Merge problem still present

tfa · May 27, 2017, 1:23pm

The merge problem signaled in the other forum is still present:

I don’t think that the problem was caused by the crust issue because I still observe it in my local network tests (with routing 0.30.0). In fact, merge operations take place very rarely.

To reproduce the problem, you just have to create about 22 nodes (until the first split occurs) and then remove them one by one. The merge never occurs.

Please find here, the log of such an experiment in which a node is added every 10 s and then killed every minute.

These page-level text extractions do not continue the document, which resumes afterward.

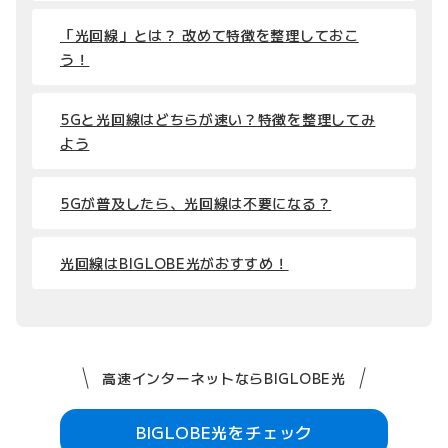
「光回線」とは？ 改めて特徴を整理しておこ
う！
5Gと光回線はどちらが速い？特徴を整理してみ
よう
5Gが普及したら、光回線は不要になる？
光回線はBIGLOBE光がおすすめ！
高速インターネットならBIGLOBE光
BIGLOBE光をチェック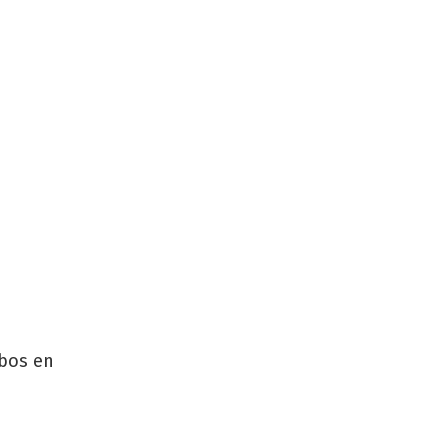
mbos en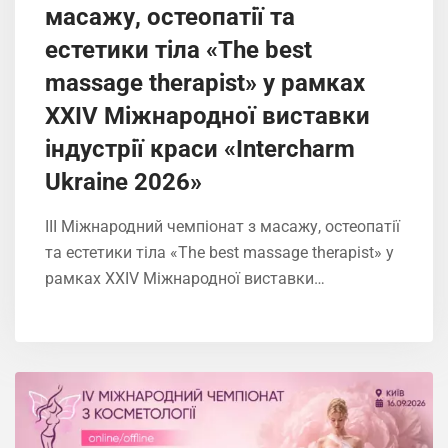
масажу, остеопатії та
естетики тіла «The best
massage therapist» у рамках
XXIV Міжнародної виставки
індустрії краси «Intercharm
Ukrainе 2026»
ІIІ Міжнародний чемпіонат з масажу, остеопатії
та естетики тіла «The best massage therapist» у
рамках XXIV Міжнародної виставки…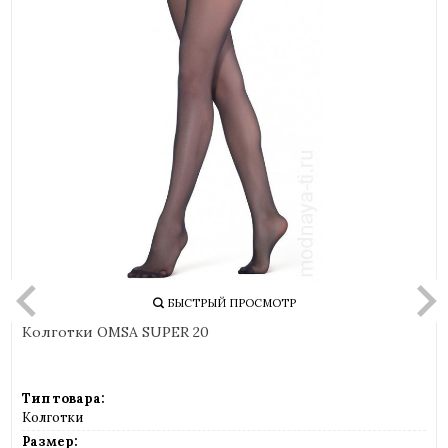
БЫСТРЫЙ ПРОСМОТР
Колготки OMSA SUPER 20
Тип товара:
Колготки
Размер: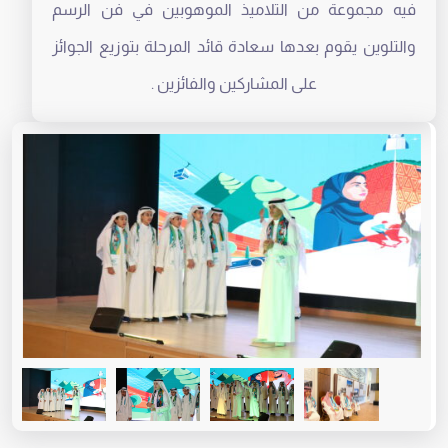
فيه مجموعة من التلاميذ الموهوبين في فن الرسم
والتلوين يقوم بعدها سعادة قائد المرحلة بتوزيع الجوائز
على المشاركين والفائزين .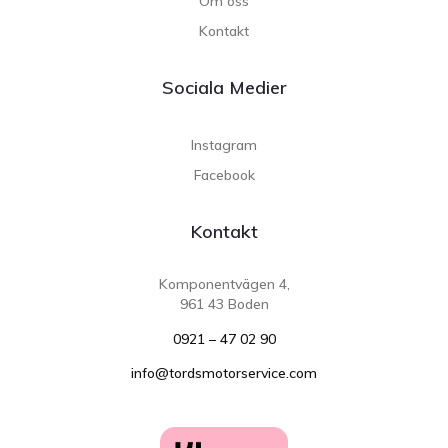
Om oss
Kontakt
Sociala Medier
Instagram
Facebook
Kontakt
Komponentvägen 4,
961 43 Boden
0921 – 47 02 90
info@tordsmotorservice.com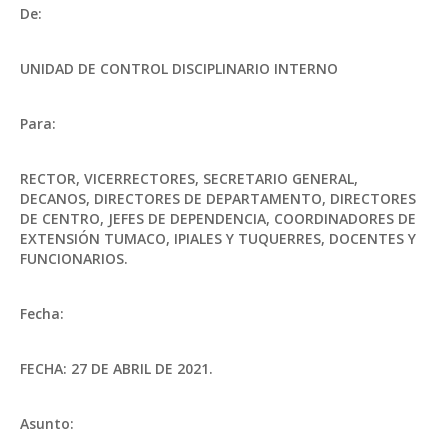
De:
UNIDAD DE CONTROL DISCIPLINARIO INTERNO
Para:
RECTOR, VICERRECTORES, SECRETARIO GENERAL,
DECANOS, DIRECTORES DE DEPARTAMENTO, DIRECTORES
DE CENTRO, JEFES DE DEPENDENCIA, COORDINADORES DE
EXTENSIÓN TUMACO, IPIALES Y TUQUERRES, DOCENTES Y
FUNCIONARIOS.
Fecha:
FECHA: 27 DE ABRIL DE 2021.
Asunto: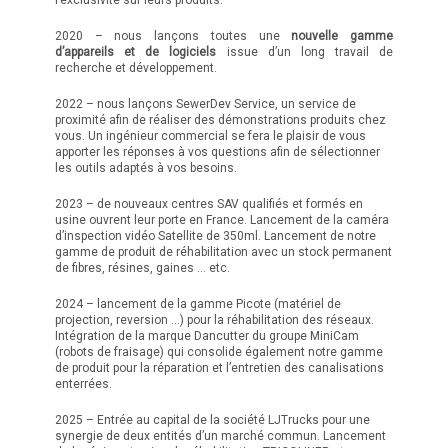
l’exclusivité sur leurs produits.
2020 – nous lançons toutes une
nouvelle gamme
d’appareils et de logiciels
issue d’un long travail de
recherche et développement.
2022 – nous lançons SewerDev Service, un service de
proximité afin de réaliser des démonstrations produits chez
vous. Un ingénieur commercial se fera le plaisir de vous
apporter les réponses à vos questions afin de sélectionner
les outils adaptés à vos besoins.
2023 – de nouveaux centres SAV qualifiés et formés en
usine ouvrent leur porte en France. Lancement de la caméra
d’inspection vidéo Satellite de 350ml. Lancement de notre
gamme de produit de réhabilitation avec un stock permanent
de fibres, résines, gaines … etc.
2024 – lancement de la gamme Picote (matériel de
projection, reversion …) pour la réhabilitation des réseaux.
Intégration de la marque Dancutter du groupe MiniCam
(robots de fraisage) qui consolide également notre gamme
de produit pour la réparation et l’entretien des canalisations
enterrées.
2025 – Entrée au capital de la société LJTrucks pour une
synergie de deux entités d’un marché commun. Lancement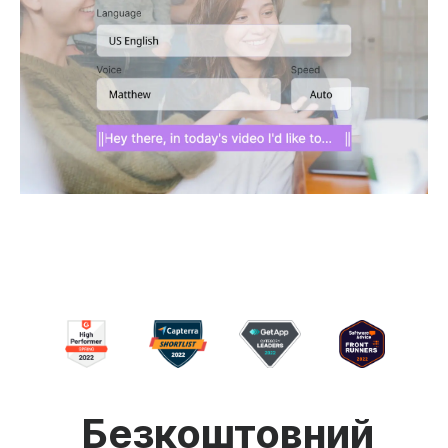
Безкоштовний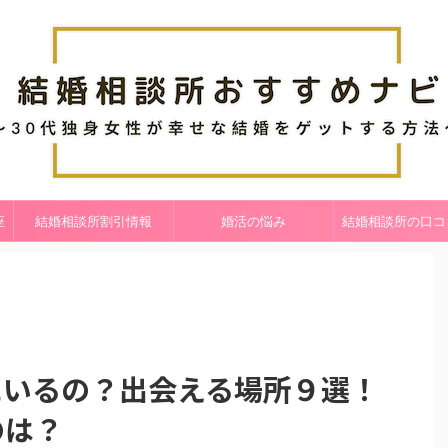
座
結婚相談所割引情報
婚活の悩み
結婚相談所の口コ
にいるの？出会える場所９選！
のは？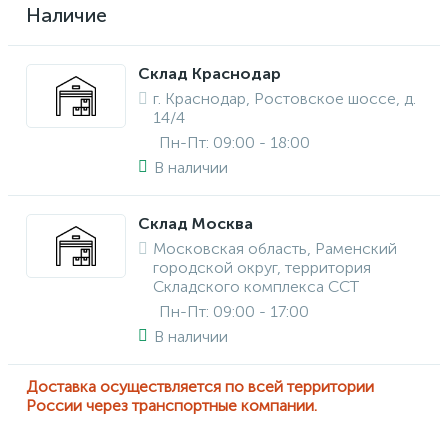
Наличие
Склад Краснодар
г. Краснодар, Ростовское шоссе, д.
14/4
Пн-Пт: 09:00 - 18:00
В наличии
Склад Москва
Московская область, Раменский
городской округ, территория
Складского комплекса ССТ
Пн-Пт: 09:00 - 17:00
В наличии
Доставка осуществляется по всей территории
России через транспортные компании.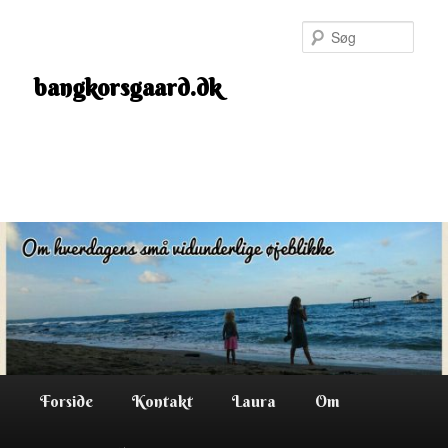
Fortsæt
til
Søg
primært
indhold
bangkorsgaard.dk
Hovedmenu
Forside
Kontakt
Laura
Om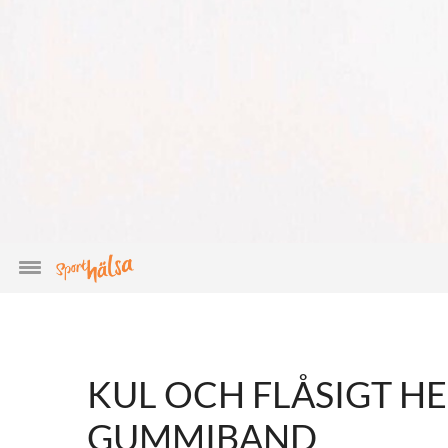
KUL OCH FLÅSIGT H
GUMMIBAND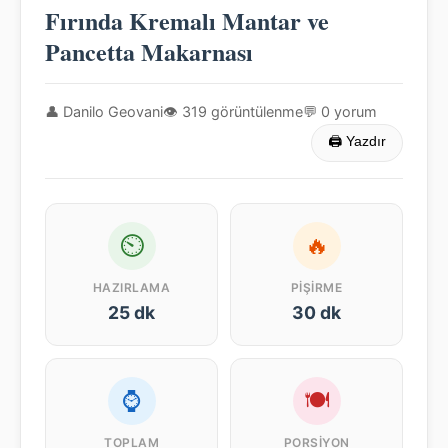
Fırında Kremalı Mantar ve
Pancetta Makarnası
👤 Danilo Geovani
👁 319 görüntülenme
💬 0 yorum
🖨 Yazdır
⏲
🔥
HAZIRLAMA
PIŞIRME
25 dk
30 dk
⌚
🍽
TOPLAM
PORSIYON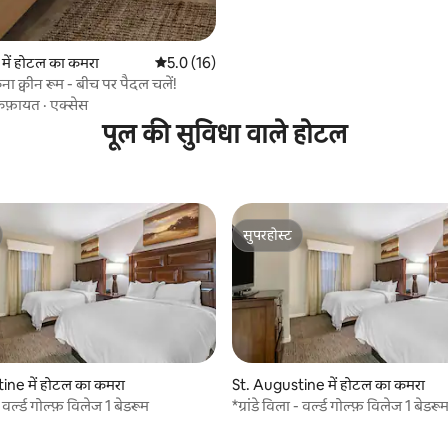
 में होटल का कमरा
औसत रेटिंग 5 में से 5.0, 16 समीक्षाएँ
5.0 (16)
िना क्वीन रूम - बीच पर पैदल चलें!
िफ़ायत
·
एक्सेस
पूल की सुविधा वाले होटल
सुपरहोस्ट
सुपरहोस्ट
ine में होटल का कमरा
St. Augustine में होटल का कमरा
 - वर्ल्ड गोल्फ़ विलेज 1 बेडरूम
*ग्रांडे विला - वर्ल्ड गोल्फ़ विलेज 1 बेडरू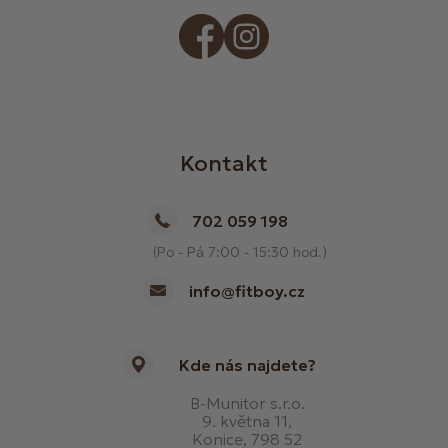
Kontakt
702 059 198
(Po - Pá 7:00 - 15:30 hod.)
info@fitboy.cz
Kde nás najdete?
B-Munitor s.r.o.
9. května 11,
Konice, 798 52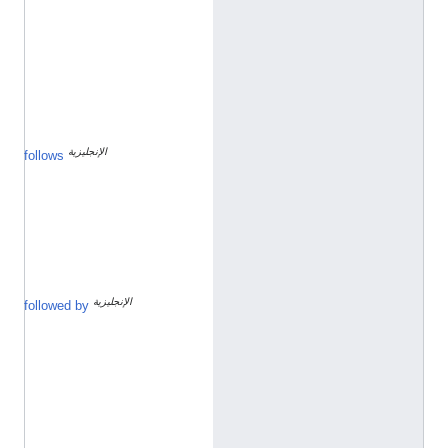
ج
ل
ي
ز
ي
ة
الإنجليزية
ي
follows
و
ن
ي
و
1
9
1
9
الإنجليزية
أ
followed by
غ
س
ط
س
1
9
2
0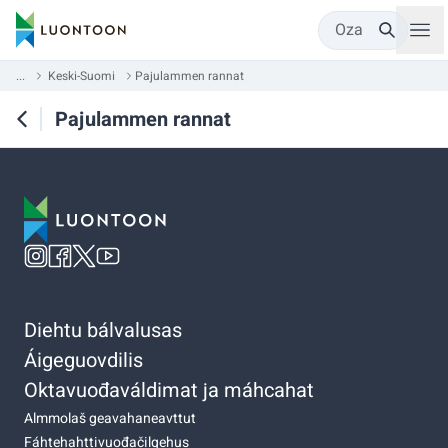
Oza
...
Keski-Suomi
Pajulammen rannat
Pajulammen rannat
Diehtu bálvalusas
Áigeguovdilis
Oktavuođaváldimat ja máhcahat
Almmolaš geavahaneavttut
Fáhtehahttivuođačilgehus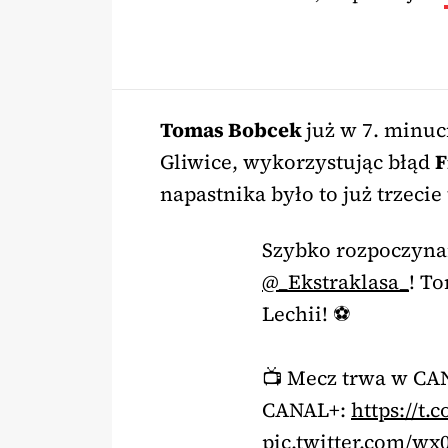
Tomas Bobcek
już w 7. minuc
Gliwice, wykorzystując błąd
F
napastnika było to już trzecie
Szybko rozpoczyna
@_Ekstraklasa_
! T
Lechii! ⚽
📺 Mecz trwa w CAN
CANAL+:
https://t
pic.twitter.com/w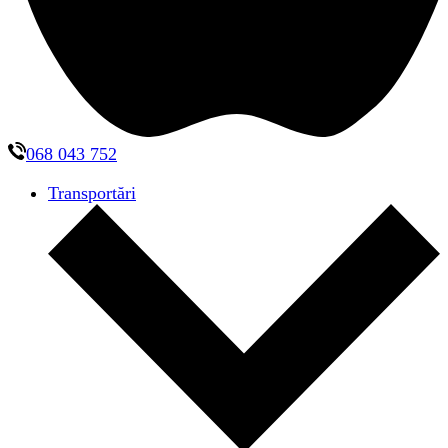
068 043 752
Transportări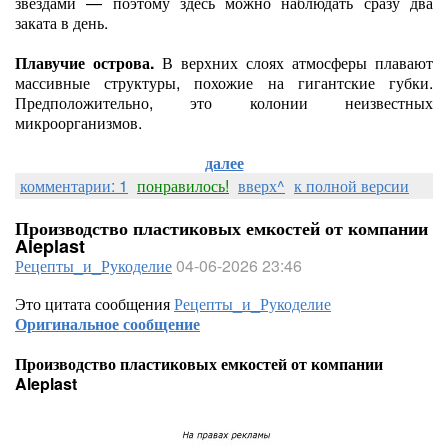
звёздами — поэтому здесь можно наблюдать сразу два
заката в день.
Плавучие острова.
В верхних слоях атмосферы плавают
массивные структуры, похожие на гигантские губки.
Предположительно, это колонии неизвестных
микроорганизмов.
далее
комментарии: 1
понравилось!
вверх^
к полной версии
Производство пластиковых емкостей от компании
Aleplast
Рецепты_и_Рукоделие
04-06-2026 23:46
Это цитата сообщения
Рецепты_и_Рукоделие
Оригинальное сообщение
Производство пластиковых емкостей от компании
Aleplast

This is a simplified test involving short prefixes (0 and 1) but the problem happens also for longer prefixes.

Viv · May 27, 2017, 4:01pm

Cheers for pinging this through. it certainly helps although in this case dont think the issue is the same. While both issues have impacted merges, that was a lot more general and affected more RPCs while this seems to be a merge process specific problem from the latest cleanup.

Just to confirm, could you please try any one of the following and repeat the process you detailed and see if the merge triggers?

Option A: only kill nodes every 100 seconds rather than 60. (this prolly takes longest to try out waiting for that time, so maybe ignore unless editing code and rebuilding might take longer)

Option B: In routing src/peer_manager.rs, try updating the function should_merge to:

/// Returns whether we should initiate a merge.
pub fn should_merge(&mut self) -> bool {
    self.routing_table.should_merge()
}

Option C: In routing src/states/node.rs, update the following line in the function dropped_peer:

if try_reconnect && peer.valid() && self.is_approved {

to

if false && try_reconnect && peer.valid() && self.is_approved {

While none of these are the ideal solution, it should at least showcase the issue better which if any of these options work, would be reconnecting nodes preventing a merge from being triggered. It is a backlog task which once actioned should exclude them essentially but the reconnect expiry timer of > 90secs is being relied on until then.

tfa · May 27, 2017, 5:04pm

Option B succeeded (a merge occurred). This is the only option I tried.

I did a simple test: empty prefix => split at 22 nodes => prefixes 0 & 1 => merge at 16 nodes => empty prefix.

Later I will do a more complex test with longer prefixes.

Edit: I did this longer test with 165 nodes. This generated a series of splits leading to the following sections:

000
001
010
0110
0111
100
101
110
111

Then I deleted the nodes one by one, which successfully triggered the merge operations, leading finally to the section with empty prefix.

All is not perfect because just after a merge some nodes are missing from some routing tables. But then rapidly the situation returns to normal.

Note: If you are interested, log file of this test is stored here on GitHub.

Viv · May 28, 2017, 1:53am

That is actually expected and should be fine as incompatible disjoint sections pre merge would not be connected and will only establish connections once they realise they are required to do so when the merge completes and get their prefixes to be compatible. So eventual consistency should ensure they lead up to re-establishing their connection. If they fail to do so then ofc that’d be an issue too but in this case it seems like it held up as expected.

tfa · June 1, 2017, 9:21pm

Today’s PR in routing seems to have corrected the merge problem: I have observed that the merge operations triggered successfully when shutting down progressively a mid-size local network (52 nodes in 4 sections).